We're about to arrive at another offseason milestone, as teams are hammering our arbitration settlements with eligible players ahead of this week's deadline. Arbitration hearings will be happening with any player who doesn't reach a settlement with his team, and the Minnesota Twins have more than a few boxes to check.
Minnesota tendered seven players back in November, with each player varying in value according to initial projections.
- Kyle Farmer - $6.6
- Ryan Jeffers - $3.2M
- Caleb Thielbar - $3M
- Willi Castro - $2.3M
- Alex Kirilloff - $1.7M
- Jorge Alcala - $1M
- Nick Gordon - $1M
All of these players make sense to bring back next season, especially with a reduced payroll handcuffing the front office's ability to improve the roster in free agency. Minnesota isn't going to arbitration with all seven of these guys, though, as a pair have already settled.
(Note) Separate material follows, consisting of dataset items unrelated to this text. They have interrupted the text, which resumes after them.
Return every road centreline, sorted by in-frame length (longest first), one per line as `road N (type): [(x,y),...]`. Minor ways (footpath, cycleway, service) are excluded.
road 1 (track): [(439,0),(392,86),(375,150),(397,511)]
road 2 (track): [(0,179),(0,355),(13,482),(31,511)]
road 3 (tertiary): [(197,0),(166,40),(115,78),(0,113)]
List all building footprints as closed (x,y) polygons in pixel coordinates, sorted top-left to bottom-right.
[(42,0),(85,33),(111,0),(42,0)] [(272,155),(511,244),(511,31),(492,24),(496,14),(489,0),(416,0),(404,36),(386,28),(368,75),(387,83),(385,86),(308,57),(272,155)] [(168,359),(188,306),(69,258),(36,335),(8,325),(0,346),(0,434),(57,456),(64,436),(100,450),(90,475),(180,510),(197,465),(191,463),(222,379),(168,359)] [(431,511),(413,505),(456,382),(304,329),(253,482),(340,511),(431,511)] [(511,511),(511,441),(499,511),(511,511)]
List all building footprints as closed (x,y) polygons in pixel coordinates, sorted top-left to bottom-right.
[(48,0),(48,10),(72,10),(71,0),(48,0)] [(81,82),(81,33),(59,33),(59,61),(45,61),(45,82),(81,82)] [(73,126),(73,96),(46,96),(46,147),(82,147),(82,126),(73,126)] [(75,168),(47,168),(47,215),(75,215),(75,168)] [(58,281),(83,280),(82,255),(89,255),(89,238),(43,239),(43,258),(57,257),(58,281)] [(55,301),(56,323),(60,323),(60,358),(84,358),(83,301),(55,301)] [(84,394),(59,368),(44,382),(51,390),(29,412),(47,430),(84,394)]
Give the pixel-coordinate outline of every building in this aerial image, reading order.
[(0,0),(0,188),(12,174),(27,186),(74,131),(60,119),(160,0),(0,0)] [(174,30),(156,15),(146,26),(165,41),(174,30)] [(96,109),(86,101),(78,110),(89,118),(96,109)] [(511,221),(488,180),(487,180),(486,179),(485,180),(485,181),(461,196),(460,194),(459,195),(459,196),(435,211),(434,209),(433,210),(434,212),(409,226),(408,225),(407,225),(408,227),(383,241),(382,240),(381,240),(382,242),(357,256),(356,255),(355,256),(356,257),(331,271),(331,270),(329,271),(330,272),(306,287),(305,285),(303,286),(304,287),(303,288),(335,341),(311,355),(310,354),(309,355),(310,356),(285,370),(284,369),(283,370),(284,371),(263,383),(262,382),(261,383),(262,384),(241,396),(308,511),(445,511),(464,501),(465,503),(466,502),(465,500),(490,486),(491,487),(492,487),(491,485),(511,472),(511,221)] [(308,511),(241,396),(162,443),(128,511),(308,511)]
Twins settle with Ryan Jeffers and Caleb Thielbar ahead of arbitration deadline
Update: The Twins reached settlements with six of their seven tendered players. Only Nick Gordon wasn't able to settle, which means he will go to a hearing to determine his salary next season.
Before the deadline the Twins reached settlments with Ryan Jeffers and Caleb Thielbar. Both players are expected to play key roles for Minnesota next year, especially with it looking more and more unlikely that big moves are on the horizon.
Jeffers was projected at $3.2 million while Thielbar was projected to make $3 million, so between the two things settled right where we expected.
Bringing them both back was a no-brainer move, especially with how much Jeffers might factor into the day-to-day catching duties moving forward. He formed a nice tandem with Christian Vazquez last season but it became clear that Jeffers is the future, so long as he continues to build on his early success.
Thielbar was counted on to bolster the bullpen last year, and that's a role he'll continue to settle into this season. With it looking increasingly unlikely that the Twins will make a meaningful addition to the bullpen, Thielbar's development becomes that much more of a factor.
The work isn't over, as the Twins tendered seven players ahead of the November deadline. Kyle Farmer remains the biggest and most intriguing name, as well as the most expensive. Minnesota is expected to shop Farmer, alongside Max Kepler and Jorge Polanco, as trade currency to improve the roster.
Incentive to trade Farmer is rooted in how much he'll cost, which depends on what happens in arbitration. If he gets the $6.6 million he's projected for, that would essentially take a free agent signing off the board for hte Twins.
Whether the team chalks him up to that and keeps him, or trades him to save some money, is yet to be seen. Both Willi Castro and Nick Gordon are low-cost arbitration candidates who are projected to make half of what Farmer will but do essentially the same thing.